- Born: April 19, 1971 (age 55) Tortola, British Virgin Islands
- Occupation: Actress
- Years active: 1985–present
- Known for: Actress Founder, Black Silk Products
- Notable work: The Color Purple
- Website: http://desretajackson.com/

= Desreta Jackson =

American actress

Desreta Jackson (born April 19, 1971) is a Virgin Islander actress, producer and entrepreneur. She is best known for her role as Young Celie in the movie The Color Purple.

==Early life and education==
Jackson was born in Tortola in the British Virgin Islands and migrated to the United States at the age of nine. Her family settled in a skid row area of Los Angeles and her mother collected cans to support her. After two years, her mother found housing in South Central Los Angeles. After acting in a scene in a school play, she told her mother that she wanted to take drama classes. Her mother enrolled her in acting classes to keep her away from gang activity where they lived in California.

After various roles in television and movies, Jackson earned a degree in directing from Los Angeles City College.

==Acting career==
Jackson's career began after only a short time in acting school. She was at a casting call for The Color Purple when she was spotted by the producer Reuben Cannon and she was called back for more casting calls.

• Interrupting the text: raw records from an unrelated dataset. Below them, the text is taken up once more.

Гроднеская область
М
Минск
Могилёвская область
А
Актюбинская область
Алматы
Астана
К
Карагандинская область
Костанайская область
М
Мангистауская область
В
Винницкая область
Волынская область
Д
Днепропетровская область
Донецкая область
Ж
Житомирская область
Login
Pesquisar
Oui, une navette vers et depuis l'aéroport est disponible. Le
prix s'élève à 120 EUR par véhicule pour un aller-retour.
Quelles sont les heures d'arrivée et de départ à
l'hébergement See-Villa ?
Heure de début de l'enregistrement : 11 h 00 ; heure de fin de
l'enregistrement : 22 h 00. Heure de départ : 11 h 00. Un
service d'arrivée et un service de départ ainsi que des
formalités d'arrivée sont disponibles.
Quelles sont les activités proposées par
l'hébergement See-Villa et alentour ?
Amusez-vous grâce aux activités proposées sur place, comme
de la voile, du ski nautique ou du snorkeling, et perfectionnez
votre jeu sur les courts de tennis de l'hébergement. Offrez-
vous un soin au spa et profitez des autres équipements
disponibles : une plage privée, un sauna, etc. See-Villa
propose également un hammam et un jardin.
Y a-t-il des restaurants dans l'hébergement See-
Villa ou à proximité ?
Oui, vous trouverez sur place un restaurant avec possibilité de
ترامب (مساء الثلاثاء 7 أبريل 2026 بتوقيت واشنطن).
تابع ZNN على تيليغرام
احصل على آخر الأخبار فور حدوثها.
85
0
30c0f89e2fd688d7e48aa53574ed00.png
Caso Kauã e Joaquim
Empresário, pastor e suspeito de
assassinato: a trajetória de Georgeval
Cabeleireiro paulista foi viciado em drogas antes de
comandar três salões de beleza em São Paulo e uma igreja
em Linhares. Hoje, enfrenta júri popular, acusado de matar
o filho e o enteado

She was given the role of the young Celie Harris (with Whoopi Goldberg as adult Celie), who is forced to marry a wealthy young local widower (Danny Glover) who abuses her.

Jackson continued her career with roles in both television and film.

===Filmography===

| Year | Title | Role | Notes |
|---|---|---|---|
| 1985 | The Color Purple | Young Celie |  |
| 1987 | Mighty Pawns | Lucy | Made-for-TV movie starring Rosalind Cash, Shawn Harrison, and Desreta Jackson. |
| 1989 | Mancuso, F.B.I. |  | Appeared in episode 2 ("Racial Matters"), broadcast on October 19, 1989. |
| 1992 | Sister Act | Teenage Girl | Minor role |
| 2008 | Creating Celebrity | Self / Producer |  |

===Theater===

| Year | Title | Role | Notes |
|---|---|---|---|
| 1995 | Andie |  |  |
| 1996 | Alien Garden |  |  |

==Personal life==

Jackson is the founder of BlackSilk Products, a hair care product company that she launched in 2011. She began the business from home in 2002, making her own hair care products such as oils, hair treatments, shampoos and conditioners.